Any waiver of this Code for executive officers (including, where required by applicable laws, our principal executive officer, principal financial officer, principal accounting officer or controller (or persons performing similar functions)) or directors may be authorized only by our Board or, to the extent permitted by the rules of any national securities exchange we may be listed on from time to time, and may be disclosed as required by applicable laws, rules and regulations.


If you become aware of a suspected or actual violation of this Code, you must promptly report the matter. Failure to report a known violation allows misconduct to go unremedied and is itself grounds for discipline. Ordinarily, the report may be made to the employee’s immediate supervisor who, in turn, must report it to the Chief Financial Officer. Reports concerning potential violations of this Code may also be made directly to the Chief Financial Officer. If the report pertains to concerns regarding questionable accounting or auditing matters, the employee should direct the report to the Chief Financial Officer or to the Chair of the Audit Committee of the Board of Directors. If the report pertains to an actual or suspected violation by an officer or director, the employee should direct the report to the Chief Financial Officer and/or the Audit Committee.

Supervisors must promptly report any complaints or observations of Code violations to the Chief Financial Officer. If you believe your supervisor has not taken appropriate action, you should contact the Chief Financial Officer directly. The Chief Financial Officer will investigate all reported possible Code violations promptly and with the highest degree of confidentiality that is possible under the specific circumstances. Neither you nor your supervisor may conduct any preliminary investigation, unless authorized in writing to do so by the Chief Financial Officer. Your cooperation in the investigation will be expected. As needed, the Chief Financial Officer will consult with our Human Resources department, outside legal counsel and the Audit Committee. It is our policy to employ a fair process by which to determine violations of this Code.

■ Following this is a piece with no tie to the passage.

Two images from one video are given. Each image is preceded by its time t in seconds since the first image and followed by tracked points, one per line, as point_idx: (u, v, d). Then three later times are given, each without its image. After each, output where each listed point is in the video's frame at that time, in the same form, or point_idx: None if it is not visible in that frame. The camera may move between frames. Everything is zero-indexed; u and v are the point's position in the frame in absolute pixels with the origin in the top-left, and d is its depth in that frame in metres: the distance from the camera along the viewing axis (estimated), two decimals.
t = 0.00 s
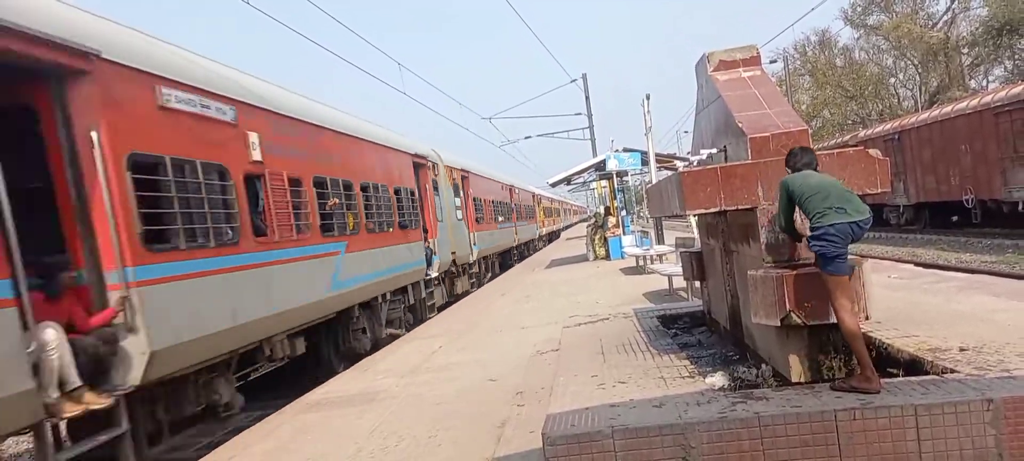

If you do not feel comfortable reporting the conduct to your supervisor, you may contact the Company’s Chief Financial Officer directly. You may also report known or suspected violations of this Code to the Company’s Chief Financial Officer on an anonymous basis by mail at SOS Hydration Inc., 1265 Bramwood Pl., Unit 6, Longmont, CO 80501. All reports of known or suspected violations of the law or this Code will be handled in a confidential and sensitive manner.

If any investigation indicates that a violation of this Code has probably occurred, we will take such action as we believe to be appropriate under the circumstances. If we determine that an employee is responsible for a Code violation, he or she will be subject to disciplinary action up to, and including, termination of employment and, in appropriate cases, civil legal action or referral for regulatory or criminal prosecution. Appropriate action may also be taken to deter any future Code violations.

We will not allow retaliation against an employee for reporting in good faith a possible violation of this Code. Retaliation for reporting a violation of this Code is illegal under federal law and prohibited under this Code. Such retaliation will result in discipline up to and including termination of employment and may also result in criminal prosecution. The employee is protected from retaliation even if the Company determines that there has not been a violation.